Yerel ve Küresel Asgari Kurumlar Vergisi Konusunda İstenilen Sonuç Gerçekleşecek Mi? (Olan, Masum İstisnalara Oluyor)

Yurt İçi Asgari Kurumlar Vergisi ile Küresel Asgari Kurumlar Vergisini ele alırken önce iki kategori asgari verginin getiriliş maksatlarına bakmamız gerekiyor.

  • “Tam Ulusal Nitelikli” kurumlar için getirilen Yerel/Ulusal Asgari Kurumlar Vergisi, tamamen fiskal amaçlarla ve “biraz daha fazla vergi hasılatı” sağlamak amacıyla ihdas edilmiştir.
  • Telafi edici vergi ise Çok Uluslu Şirketlerin, sömürgeci aktivitelerini törpülemek ve “Faaliyette bulundukları” ülkede” elde ettiği kazançlardan o ülkeye bir asgari vergi matrahı yaratmak için getirilmiştir.

Şimdi, yerel asgari kurumlar vergisi konusunu sonraya bırakıp küresel telafi edici verginin ortaya çıkış nedenine bir bakalım.

Asgari Kurumlar Vergisi için “Küresel” ifadesinin kullanılması, ana sermayenin/ paranın kaynağının yabancı ve çok bağlantılı olmasındandır.

Bu yüzen - gezen paralarla yapılan sermaye piyasası yatırımlarının veya sömürmek amacıyla fiziki yatırım yapan yabancı şirketlerin ana veya ara merkezlerinin ve uzantı işletmelerinin “kaynak ülkesi” çoğu zaman tam olarak tespit edilememektedir.

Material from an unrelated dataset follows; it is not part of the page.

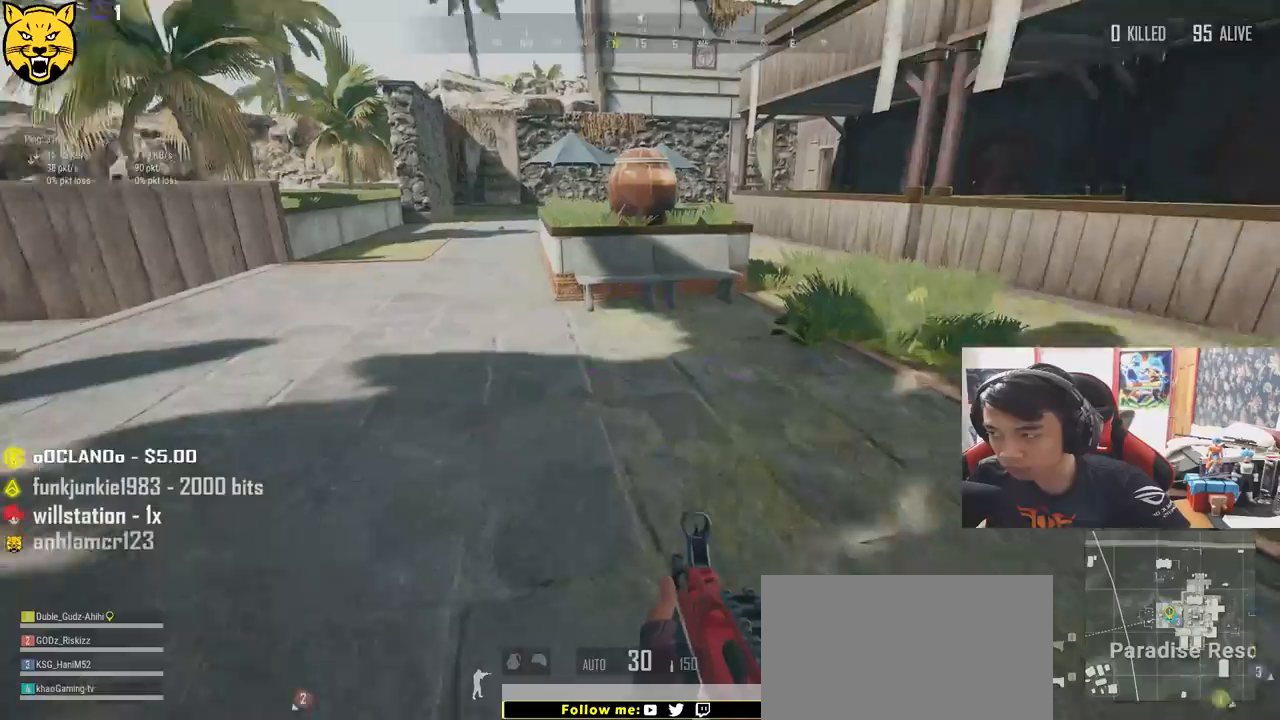
{"keys": ["shift", "w"], "mouse": [], "events": [[233, "shift", "down"]]}
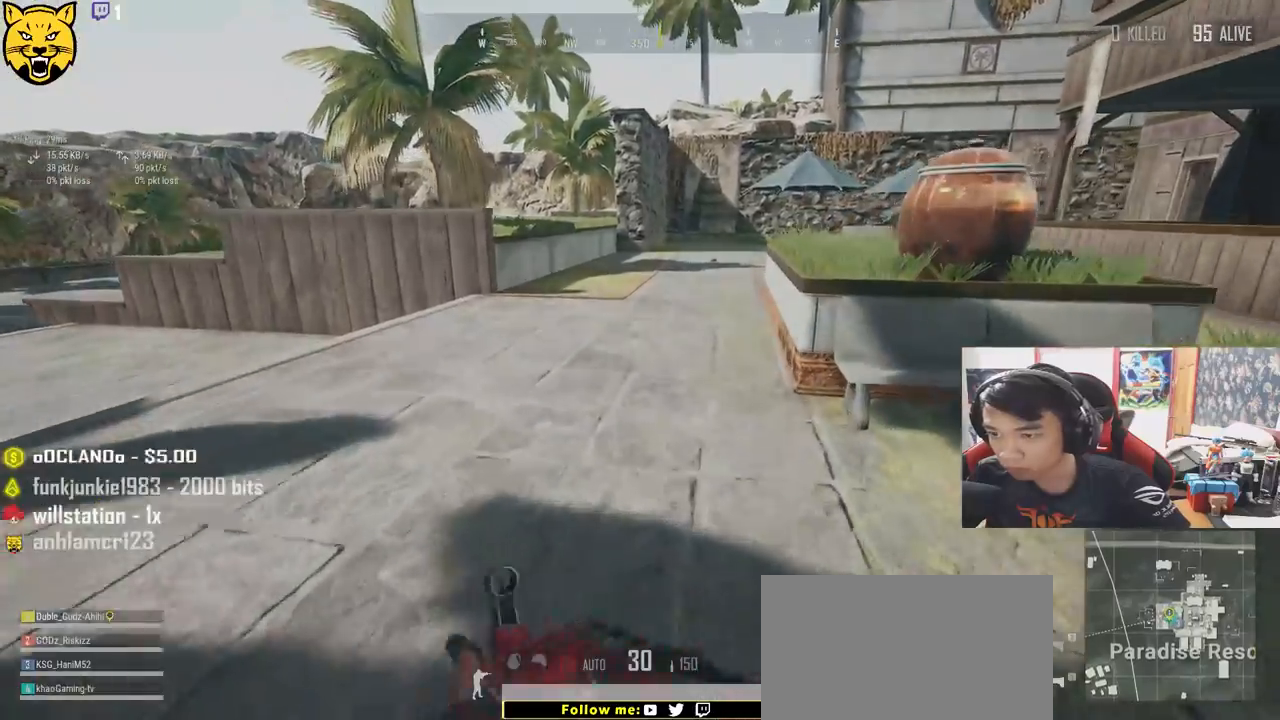
{"keys": ["shift", "w"], "mouse": [], "events": []}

Çok uluslu şirketler, faaliyet alanları ve sermaye yapısı nedeniyle çoklu kontrol mekanizmaları oluşturmaktadır. Orijin ülkesinin dışında bölgesel olarak faaliyet gösteren otonom ara merkezler bulunmaktadır.

HUB denilen bu ara merkezler kendi otonomilerine sahiptir. Yönetim yetkisi tamdır. Kaynak Ülkeye ancak sermaye ve yönetim açısından bakılabilmektedir. Faaliyette bulunduğu ülkedeki işletme veya iş yerlerinin bağlılığı ara merkezlerde (HUB) bitmektedir. Küresel asgari kurumlar vergisinin temel ölçeği olan konsolidasyon bu HUB ülkede son bulmaktadır. HUB’ın üst bağlantısı bulutlardadır. Zaten küresel asgari vergi açısından birkaç kademe yukarıda bulunan ara veya ana merkezin çok da önemi yoktur. Bir ülkede faaliyette bulunan işletmenin gelir ve giderleri Ara Merkezlerde yapılmaktadır.

Bir ülkedeki ekonomik faaliyetten doğan kazancın çok uluslu şirket nezdindeki payının hesabında Ara Merkezler atlanarak daha yukarıdaki Ana Merkeze gidilmeye çalışıldığında işler çıkmaza girer. Hem sağlıklı bilgiye erişmek imkansızlaşır hem de diğer ülkelerle harmanlandığında hedef ülkenin kazanç payı düşer. O nedenle küresel asgari kurumlar vergisi hesabında, tam konsolidasyonun yapıldığı Ara Ana Merkez dikkate alınır. Özellikle Ana Merkezin yatırım holding olduğu çok uluslu şirketlerde ulusal payların hesaplanması çok zor olacaktır.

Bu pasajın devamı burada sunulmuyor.